My trending searches for Data Science this week brought up the ethics involved in the collection and use of data. As I had said, some think it’s used to improve the intelligent guesses machine learning makes. Others, however, felt that the type of data being stored could be a breach of privacy. So, this is where I wanted to see the whole discussion from both sides. First, I wanted to hear about potential concerns there may be. Then secondly, I wanted to see points where data scientists attempt to address those concerns.
So, in today’s article, we’ll first discuss a few of the privacy concerns when looking at the use or collection of data, and then we’ll talk about a few ways to protect someone’s privacy when you do collect data along your journey as a Data Scientist.
User Consent
One of the first privacy concerns is whether the user grants their consent to take data. Recall that this first part will be from the user’s point of view. For example, when you are on a website your clicks or purchases could be tracked. Or perhaps you are using a popular app that uses your browser history to select apps for you. Especially when talking about sensitive data, which could be as specific as a credit card number or as general as a first name, you’ll want to know what is being tracked.
Further, you may even want to know what the data is being used for. At the end of the day, it’s your data and your privacy, so you will want to know what information is being taken and why.

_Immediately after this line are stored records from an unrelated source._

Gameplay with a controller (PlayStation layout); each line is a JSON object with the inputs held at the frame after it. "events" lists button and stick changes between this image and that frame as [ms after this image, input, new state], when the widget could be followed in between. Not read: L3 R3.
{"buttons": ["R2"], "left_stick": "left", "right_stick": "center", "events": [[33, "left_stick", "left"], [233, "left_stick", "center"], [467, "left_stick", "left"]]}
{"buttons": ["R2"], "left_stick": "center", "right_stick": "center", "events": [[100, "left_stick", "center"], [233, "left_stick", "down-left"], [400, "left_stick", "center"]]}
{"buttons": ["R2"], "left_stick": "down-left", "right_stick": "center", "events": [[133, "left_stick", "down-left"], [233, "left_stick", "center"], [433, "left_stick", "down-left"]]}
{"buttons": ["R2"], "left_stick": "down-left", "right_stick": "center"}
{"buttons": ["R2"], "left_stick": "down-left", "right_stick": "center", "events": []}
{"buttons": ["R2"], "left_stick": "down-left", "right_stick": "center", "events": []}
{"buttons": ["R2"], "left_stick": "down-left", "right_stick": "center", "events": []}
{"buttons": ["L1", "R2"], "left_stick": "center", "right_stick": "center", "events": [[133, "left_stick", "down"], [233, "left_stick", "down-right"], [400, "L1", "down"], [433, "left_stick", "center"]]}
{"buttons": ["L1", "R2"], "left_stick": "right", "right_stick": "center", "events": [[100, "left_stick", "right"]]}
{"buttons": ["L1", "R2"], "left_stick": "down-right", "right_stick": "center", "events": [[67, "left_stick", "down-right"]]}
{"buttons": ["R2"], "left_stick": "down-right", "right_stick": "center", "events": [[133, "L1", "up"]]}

But some websites make this information difficult to find. If a website prompts you to accept or reject cookies, you typically have to click another link to review what exactly is being tracked. It may give you the option to decide what cookies can track, but going through the list could take even more time.
User Consent: The Solution
From the Data Scientist side, you already know what information you will track and the purpose behind taking the data. But you will also need to gain user consent. For a website or even an app, this can be simple to do. A "terms and conditions" page lays out the rules you enforce on your site/app, but by providing "accept cookies", the user is given the choice to allow you to track the data or not. With those cookies or your "terms of service", you should clearly state what exactly you track or the intention.
User Consent: The Dilemma
The app or website you are using wrote lengthy "terms of service" to detail everything they track and what you agree to, and detailed what information is tracked in cookies before you accept those. However, as a user, do you bother to read either? Especially when lengthy, do you at least skim through what information they may track, or do you save yourself time and just accept? If you don’t read through, you’re not the only one. Many users don’t have the time or the patience to read long, detailed reports on every item.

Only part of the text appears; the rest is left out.